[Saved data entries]
***
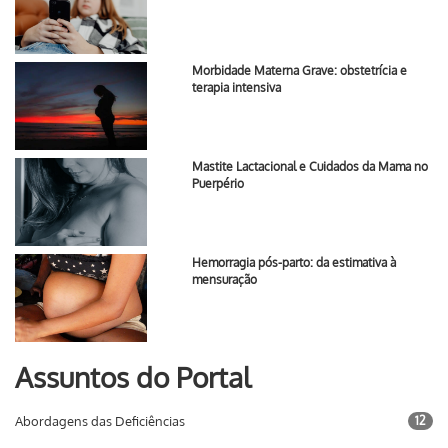
Morbidade Materna Grave: obstetrícia e
terapia intensiva
Mastite Lactacional e Cuidados da Mama no
Puerpério
Hemorragia pós-parto: da estimativa à
mensuração
Assuntos do Portal
Abordagens das Deficiências
12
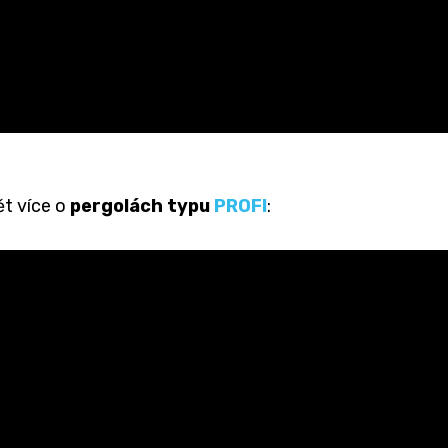
ět více o
pergolách typu
PROFI
:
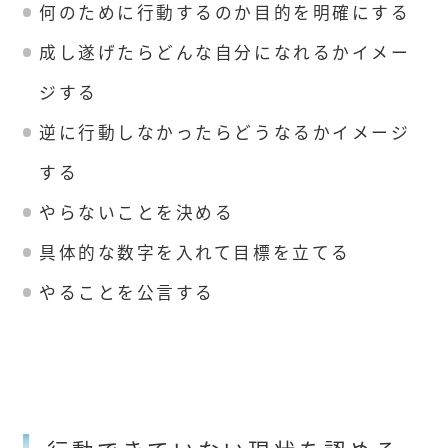
何のために行動するのか目的を明確にする
成し遂げたらどんな自分になれるかイメー
ジする
逆に行動しなかったらどうなるかイメージ
する
やらないことを決める
具体的な数字を入れて目標を立てる
やることを公言する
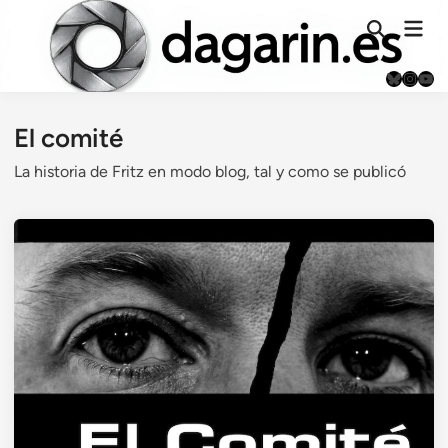
Saltar
Men
al
Abrir
prin
búsqueda
contenido
Bluesky
Instag
You
El comité
La historia de Fritz en modo blog, tal y como se publicó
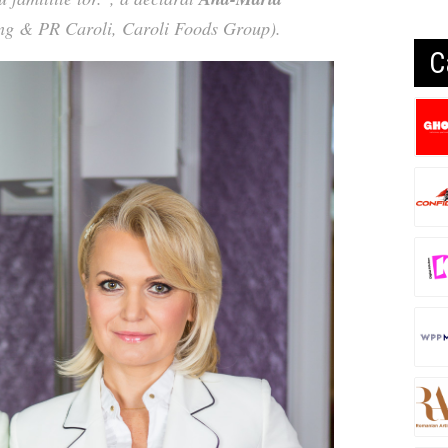
ng & PR Caroli, Caroli Foods Group).
C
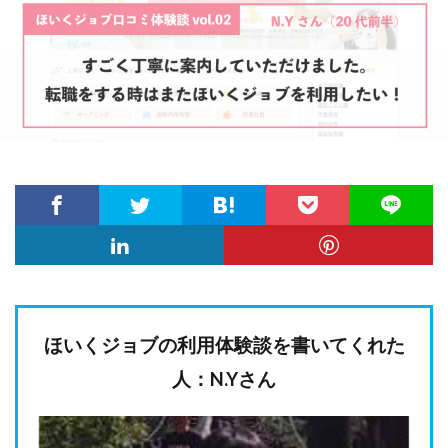
ほいくジョブの利用体験談を書いてくれた
人：N.Yさん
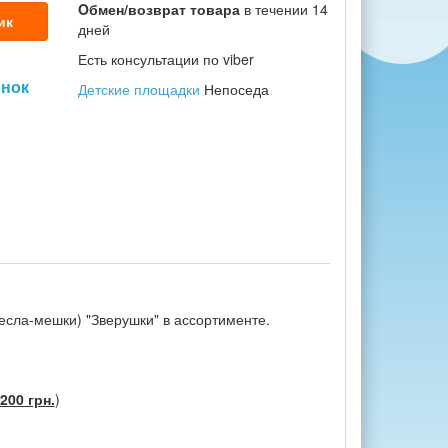
Oбмен/возврат товара
в течении 14
ик
дней
Есть консультации по viber
онок
Детские площадки
Непоседа
есла-мешки) "Зверушки" в ассортименте.
200 грн.
)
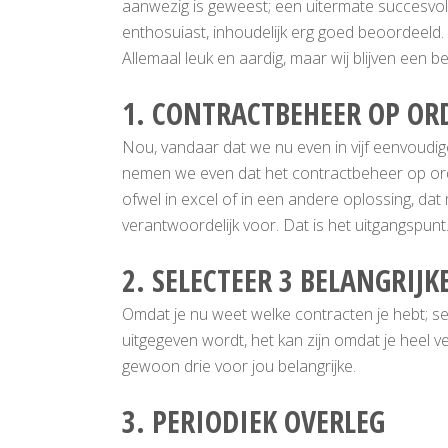
aanwezig is geweest; een uitermate succesvo
enthosuiast, inhoudelijk erg goed beoordeeld.
Allemaal leuk en aardig, maar wij blijven een b
1. CONTRACTBEHEER OP OR
Nou, vandaar dat we nu even in vijf eenvoudi
nemen we even dat het contractbeheer op orde is
ofwel in excel of in een andere oplossing, dat
verantwoordelijk voor. Dat is het uitgangspu
2. SELECTEER 3 BELANGRIJK
Omdat je nu weet welke contracten je hebt; sel
uitgegeven wordt, het kan zijn omdat je heel ve
gewoon drie voor jou belangrijke.
3. PERIODIEK OVERLEG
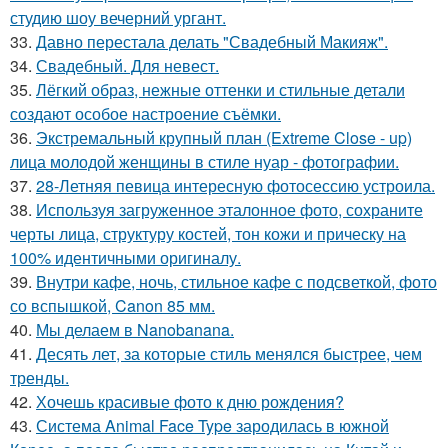
студию шоу вечерний ургант.
33.
Давно перестала делать "Свадебный Макияж".
34.
Свадебный. Для невест.
35.
Лёгкий образ, нежные оттенки и стильные детали
создают особое настроение съёмки.
36.
Экстремальный крупный план (Extreme Close - up)
лица молодой женщины в стиле нуар - фотографии.
37.
28-Летняя певица интересную фотосессию устроила.
38.
Используя загруженное эталонное фото, сохраните
черты лица, структуру костей, тон кожи и прическу на
100% идентичными оригиналу.
39.
Внутри кафе, ночь, стильное кафе с подсветкой, фото
со вспышкой, Canon 85 мм.
40.
Мы делаем в Nanobanana.
41.
Десять лет, за которые стиль менялся быстрее, чем
тренды.
42.
Хочешь красивые фото к дню рождения?
43.
Система Animal Face Type зародилась в южной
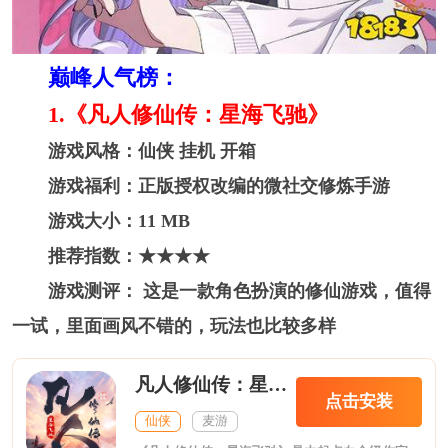
巅峰人气榜：
1.《凡人修仙传：星海飞驰》
游戏风格：仙侠 挂机 开箱
游戏福利：正版授权改编的微社交修炼手游
游戏大小：11 MB
推荐指数：★★★★
游戏测评： 这是一款角色扮演的修仙游戏，值得
一试，里面画风不错的，玩法也比较多样
凡人修仙传：星海飞驰
点击安装
仙侠
麦游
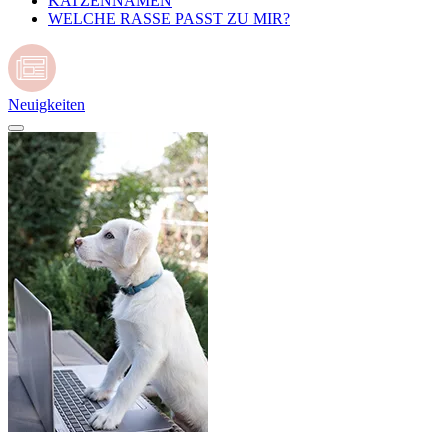
KATZENNAMEN
WELCHE RASSE PASST ZU MIR?
Neuigkeiten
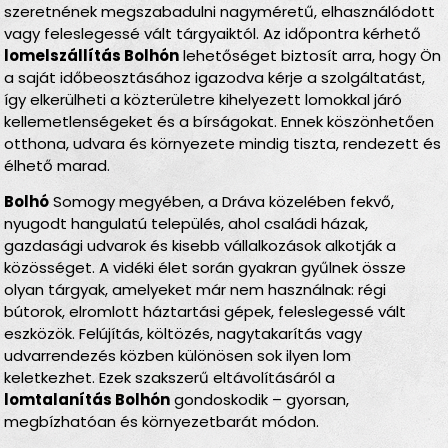
szeretnének megszabadulni nagyméretű, elhasználódott
vagy feleslegessé vált tárgyaiktól. Az időpontra kérhető
lomelszállítás Bolhón
lehetőséget biztosít arra, hogy Ön
a saját időbeosztásához igazodva kérje a szolgáltatást,
így elkerülheti a közterületre kihelyezett lomokkal járó
kellemetlenségeket és a bírságokat. Ennek köszönhetően
otthona, udvara és környezete mindig tiszta, rendezett és
élhető marad.
Bolhó
Somogy megyében, a Dráva közelében fekvő,
nyugodt hangulatú település, ahol családi házak,
gazdasági udvarok és kisebb vállalkozások alkotják a
közösséget. A vidéki élet során gyakran gyűlnek össze
olyan tárgyak, amelyeket már nem használnak: régi
bútorok, elromlott háztartási gépek, feleslegessé vált
eszközök. Felújítás, költözés, nagytakarítás vagy
udvarrendezés közben különösen sok ilyen lom
keletkezhet. Ezek szakszerű eltávolításáról a
lomtalanítás Bolhón
gondoskodik – gyorsan,
megbízhatóan és környezetbarát módon.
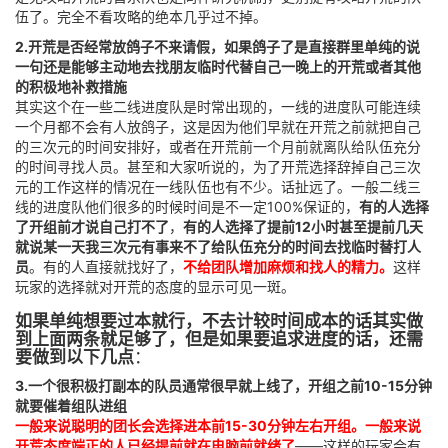
伍了。完全不看攻略的绝本几乎过不掉。
2.开荒是否经常放鸽子不来请假，如果鸽子了是直接群里单纯的说
一句还是能够主动地去找朋友临时代替自己一晚上的开荒或者其他
的积极地补救措施
其实这个在一些二线进度队是时常出现的，一线的进度队可能连续
一个月都不会有人放鸽子，这是因为他们早就在开荒之前就把自己
的三次元的时间安排好，或者在开荒前一个月前就离队给队伍充分
的时间寻找人员。甚至和大家听说的，为了开荒选择辞掉自己三次
元的工作这样的情况在一线队伍也有不少。话扯远了。一般二线三
线的进度队他们很多的时候时间是不一定100%保证的，
有的人选择
了开组前才说自己打不了
，
有的人选择了提前12小时甚至提前几天
就说某一天我三次元有事来不了给队伍充分的时间去找临时替打人
员
。有的人直接就找好了，
不给团队增加麻烦和找人的精力。
这样
玩家的选择就对开荒的态度的显示可见一斑。
如果单纯想要过本就行，不去计较时间成本的话其实做
到上面两条就足够了，但是如果要追求进度的话，还需
要做到以下几点
：
3.一个很积极打副本的队员通常很早就上线了，开组之前10-15分钟
就要催着组队进组
一般来说聪明的团长会选择进本前15-30分钟左右开组。
一般来说
开荒态度端正的人已经提前就在电脑前就绪了
——这样的玩家会有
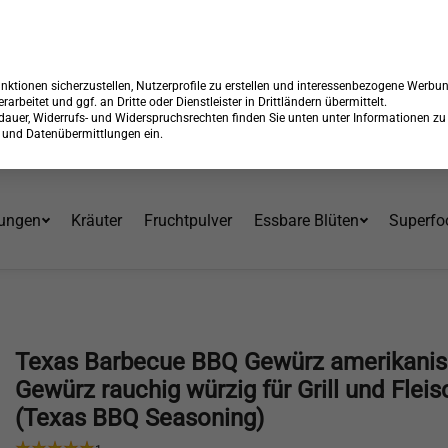
 15% Rabatt + GRATIS Versand*⁴ mit Code:
99904
Endet in:
21:08:
Über 30 Jahre am Markt
ktionen sicherzustellen, Nutzerprofile zu erstellen und interessenbezogene Werbu
erarbeitet und ggf. an Dritte oder Dienstleister in Drittländern übermittelt.
erdauer, Widerrufs- und Widerspruchsrechten finden Sie unten unter Informationen zu
en und Datenübermittlungen ein.
ungen
Kräuter
Fruchtpulver
Essbare Blüten
Superfo
Texas Barbecue BBQ Gewürz amerikani
Gewürz rauchig würzig für Grill und Fleis
(Texas BBQ Seasoning)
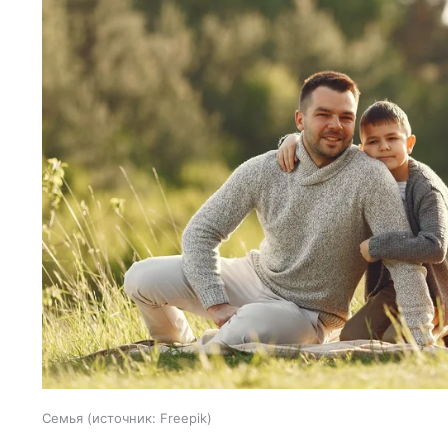
Семья
источник:
Freepik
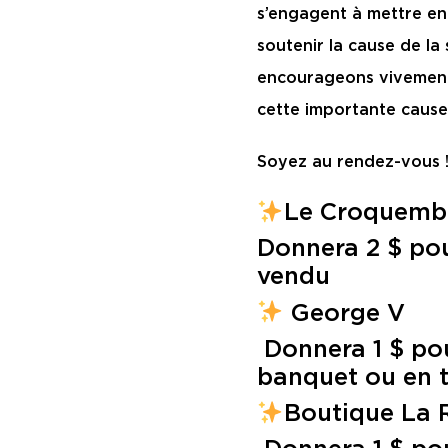
s’engagent à mettre en
soutenir la cause de la
encourageons vivement 
cette importante cause
Soyez au rendez-vous 
Le Croquembo
Donnera 2 $ po
vendu
George V
Donnera 1 $ pou
banquet ou en t
Boutique La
***
● ACTIVITY
Each entry above should be given again exactly, with its pictures omitted.

● THE COMPLETED TASK
Morbidade Materna Grave: obstetrícia e
terapia intensiva
Mastite Lactacional e Cuidados da Mama no
Puerpério
Hemorragia pós-parto: da estimativa à
mensuração
Assuntos do Portal
Abordagens das Deficiências
12
ět více o
pergolách typu
PROFI
:
何のために行動するのか目的を明確にする
成し遂げたらどんな自分になれるかイメー
ジする
逆に行動しなかったらどうなるかイメージ
する
やらないことを決める
具体的な数字を入れて目標を立てる
やることを公言する
Saltar
Men
al
Abrir
prin
búsqueda
contenido
Bluesky
Instag
You
El comité
La historia de Fritz en modo blog, tal y como se publicó
ng & PR Caroli, Caroli Foods Group).
C
ほいくジョブの利用体験談を書いてくれた
人：N.Yさん
Oбмен/возврат товара
в течении 14
ик
дней
Есть консультации по viber
онок
Детские площадки
Непоседа
есла-мешки) "Зверушки" в ассортименте.
200 грн.
)
aanwezig is geweest; een uitermate succesvo
enthosuiast, inhoudelijk erg goed beoordeeld.
Allemaal leuk en aardig, maar wij blijven een b
1. CONTRACTBEHEER OP OR
Nou, vandaar dat we nu even in vijf eenvoudi
nemen we even dat het contractbeheer op orde is
ofwel in excel of in een andere oplossing, dat
verantwoordelijk voor. Dat is het uitgangspu
2. SELECTEER 3 BELANGRIJK
Omdat je nu weet welke contracten je hebt; sel
uitgegeven wordt, het kan zijn omdat je heel ve
gewoon drie voor jou belangrijke.
3. PERIODIEK OVERLEG
студию шоу вечерний ургант.
33.
Давно перестала делать "Свадебный Макияж".
34.
Свадебный. Для невест.
35.
Лёгкий образ, нежные оттенки и стильные детали
создают особое настроение съёмки.
36.
Экстремальный крупный план (Extreme Close - up)
лица молодой женщины в стиле нуар - фотографии.
37.
28-Летняя певица интересную фотосессию устроила.
38.
Используя загруженное эталонное фото, сохраните
черты лица, структуру костей, тон кожи и прическу на
100% идентичными оригиналу.
39.
Внутри кафе, ночь, стильное кафе с подсветкой, фото
со вспышкой, Canon 85 мм.
40.
Мы делаем в Nanobanana.
41.
Десять лет, за которые стиль менялся быстрее, чем
тренды.
42.
Хочешь красивые фото к дню рождения?
43.
Система Animal Face Type зародилась в южной
巅峰人气榜：
1.《凡人修仙传：星海飞驰》
游戏风格：仙侠 挂机 开箱
游戏福利：正版授权改编的微社交修炼手游
游戏大小：11 MB
推荐指数：★★★★
游戏测评： 这是一款角色扮演的修仙游戏，值得
一试，里面画风不错的，玩法也比较多样
凡人修仙传：星海飞驰
点击安装
仙侠
麦游
KATZENNAMEN
WELCHE RASSE PASST ZU MIR?
Neuigkeiten
szeretnének megszabadulni nagyméretű, elhasználódott
vagy feleslegessé vált tárgyaiktól. Az időpontra kérhető
lomelszállítás Bolhón
lehetőséget biztosít arra, hogy Ön
a saját időbeosztásához igazodva kérje a szolgáltatást,
így elkerülheti a közterületre kihelyezett lomokkal járó
kellemetlenségeket és a bírságokat. Ennek köszönhetően
otthona, udvara és környezete mindig tiszta, rendezett és
élhető marad.
Bolhó
Somogy megyében, a Dráva közelében fekvő,
nyugodt hangulatú település, ahol családi házak,
gazdasági udvarok és kisebb vállalkozások alkotják a
közösséget. A vidéki élet során gyakran gyűlnek össze
olyan tárgyak, amelyeket már nem használnak: régi
bútorok, elromlott háztartási gépek, feleslegessé vált
eszközök. Felújítás, költözés, nagytakarítás vagy
udvarrendezés közben különösen sok ilyen lom
keletkezhet. Ezek szakszerű eltávolításáról a
lomtalanítás Bolhón
gondoskodik – gyorsan,
megbízhatóan és környezetbarát módon.
伍了。完全不看攻略的绝本几乎过不掉。
2.开荒是否经常放鸽子不来请假，如果鸽子了是直接群里单纯的说
一句还是能够主动地去找朋友临时代替自己一晚上的开荒或者其他
的积极地补救措施
其实这个在一些二线进度队是时常出现的，一线的进度队可能连续
一个月都不会有人放鸽子，这是因为他们早就在开荒之前就把自己
的三次元的时间安排好，或者在开荒前一个月前就离队给队伍充分
的时间寻找人员。甚至和大家听说的，为了开荒选择辞掉自己三次
元的工作这样的情况在一线队伍也有不少。话扯远了。一般二线三
线的进度队他们很多的时候时间是不一定100%保证的，
有的人选择
了开组前才说自己打不了
，
有的人选择了提前12小时甚至提前几天
就说某一天我三次元有事来不了给队伍充分的时间去找临时替打人
员
。有的人直接就找好了，
不给团队增加麻烦和找人的精力。
这样
玩家的选择就对开荒的态度的显示可见一斑。
如果单纯想要过本就行，不去计较时间成本的话其实做
到上面两条就足够了，但是如果要追求进度的话，还需
要做到以下几点
：
3.一个很积极打副本的队员通常很早就上线了，开组之前10-15分钟
就要催着组队进组
一般来说聪明的团长会选择进本前15-30分钟左右开组。
一般来说
开荒态度端正的人已经提前就在电脑前就绪了
——这样的玩家会有
 15% Rabatt + GRATIS Versand*⁴ mit Code:
99904
Endet in:
21:08:
Über 30 Jahre am Markt
ktionen sicherzustellen, Nutzerprofile zu erstellen und interessenbezogene Werbu
erarbeitet und ggf. an Dritte oder Dienstleister in Drittländern übermittelt.
erdauer, Widerrufs- und Widerspruchsrechten finden Sie unten unter Informationen zu
en und Datenübermittlungen ein.
ungen
Kräuter
Fruchtpulver
Essbare Blüten
Superfo
Texas Barbecue BBQ Gewürz amerikani
Gewürz rauchig würzig für Grill und Fleis
(Texas BBQ Seasoning)
Семья
источник:
Freepik
s’engagent à mettre en
soutenir la cause de la
encourageons vivement 
cette importante cause
Soyez au rendez-vous 
Le Croquembo
Donnera 2 $ po
vendu
George V
Donnera 1 $ pou
banquet ou en t
Boutique La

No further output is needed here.